Micah,
Yes, I was thinking of a library, not realizing how difficult that
would be, as I have never looked at the wget source code. Also, I am new to
Java. I know that there is a lot of built-in support for HTTP etc., but
I`ve only used a few things. After looking at a couple of HTML and XHTML
files, I think my needs might be met if I download them and make a few
substitutions (hrefs, img src`s, etc.) for absolute or local file-based
references.
I wanted to avoid single downloads, so that is why the "-O" option
will not suffice.
Regardless, wget has a lot of nice features and plans for good
improvements. While it won`t yet meet this one need, I will certainly
continue to use it for other purposes.
Thanks, Alan
----- Original Message -----
From: "Micah Cowan" <[EMAIL PROTECTED]>
To: "Alan Thomas" <[EMAIL PROTECTED]>
Cc: <[email protected]>
Sent: Thursday, October 04, 2007 12:55 PM
Subject: Re: Software interface to wget
> -----BEGIN PGP SIGNED MESSAGE-----
> Hash: SHA256
>
> Alan Thomas wrote:
> > Idea for future wget versions: It would be nice if I could
> > invoke wget programmatically and have options like returning data in
> > buffers versus files (so data can be searched and/or manipulated in
> > memory),
>
> This can already be done by using wget's -O switch, which directs the
> output to a specified file (including standard output). A wrapper
> program could simply read wget's stdout directly into a buffer. However,
> - -O is only really useful for single downloads, as there is no
> delineation between separate files. And, I'll admit that I'm not clear
> how easy this is to do with "100% Pure Java"; it's quite straightforward
> on Unix systems in most languages.
>
> > Then it could be more easily and seamlessly
> > integrated into other software that needs this capability. I would
> > especially like to be able to invoke wget from Java code.
>
> It sounds to me like you're asking for a library version of Wget. There
> aren't specific plans to support this at the moment, and I'm not sure
> how much it'd really buy you: high level programming languages such as
> Java, Python, Perl, etc, tend to ship with good HTTP and HTML-parsing
> libraries, in which case rigging your own code to do a good chunk of
> what Wget does, is probably less work than trying to adapt Wget into
> library form.
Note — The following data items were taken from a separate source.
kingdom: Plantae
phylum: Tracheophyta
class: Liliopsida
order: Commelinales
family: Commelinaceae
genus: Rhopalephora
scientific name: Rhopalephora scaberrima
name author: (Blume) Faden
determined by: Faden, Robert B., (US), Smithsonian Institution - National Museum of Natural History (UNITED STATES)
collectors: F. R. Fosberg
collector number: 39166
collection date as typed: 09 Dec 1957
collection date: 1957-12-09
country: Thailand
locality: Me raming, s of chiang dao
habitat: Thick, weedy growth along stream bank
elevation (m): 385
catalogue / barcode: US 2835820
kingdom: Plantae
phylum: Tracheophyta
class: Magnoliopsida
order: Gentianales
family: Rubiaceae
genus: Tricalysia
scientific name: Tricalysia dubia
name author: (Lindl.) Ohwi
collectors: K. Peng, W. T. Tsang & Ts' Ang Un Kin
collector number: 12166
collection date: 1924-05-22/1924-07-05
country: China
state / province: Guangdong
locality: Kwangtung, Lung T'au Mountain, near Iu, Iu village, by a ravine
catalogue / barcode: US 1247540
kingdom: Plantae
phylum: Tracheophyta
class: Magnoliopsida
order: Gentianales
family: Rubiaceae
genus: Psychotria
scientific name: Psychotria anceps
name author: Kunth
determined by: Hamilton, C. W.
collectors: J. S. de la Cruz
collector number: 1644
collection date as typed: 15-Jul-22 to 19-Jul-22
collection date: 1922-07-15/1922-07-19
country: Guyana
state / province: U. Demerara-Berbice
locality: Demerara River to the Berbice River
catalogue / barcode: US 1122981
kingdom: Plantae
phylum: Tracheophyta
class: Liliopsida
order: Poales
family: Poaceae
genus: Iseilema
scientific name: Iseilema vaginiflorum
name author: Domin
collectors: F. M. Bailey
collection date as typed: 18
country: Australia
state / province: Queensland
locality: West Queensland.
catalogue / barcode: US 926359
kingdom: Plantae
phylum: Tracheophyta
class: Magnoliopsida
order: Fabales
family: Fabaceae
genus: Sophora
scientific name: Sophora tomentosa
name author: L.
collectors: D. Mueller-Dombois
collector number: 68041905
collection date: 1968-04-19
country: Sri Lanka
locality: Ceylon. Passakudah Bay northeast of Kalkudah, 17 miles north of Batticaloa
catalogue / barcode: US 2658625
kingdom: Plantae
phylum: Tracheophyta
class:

I'm not saying I'm ruling it out, but I'd need to hear
> some good cases for it, in contrast to using what's already available on
> those platforms.
>
> However, some changes are in the works (early early planning stages) for
> Wget to sport a plugin architecture, and if a bit of glue to call out to
> higher-level languages is added, plugins written in languages such as
> Java wouldn't be a big sretch. It may well be that restructuring Wget as
> a library instead of as a standalone app that runs plugins, may be a
> better solution; it bears discussion.
>
> Also planned is a more flexible output system, allowing for arbitrary
> formatting of downloaded resources (such as .mht's, or tarballs, or
> whatever), making delineation in a single output stream possible; also,
> a metadata system for preserving information about what files have been
> completely downloaded and which were interrupted, what their original
> URLs were, etc.
>
> All of this, however, is a long way from even really being started,
> especially given our current developer resources.
>
> - --
> HTH¸
> Micah J. Cowan
> Programmer, musician, typesetting enthusiast, gamer...
> http://micah.cowan.name/
>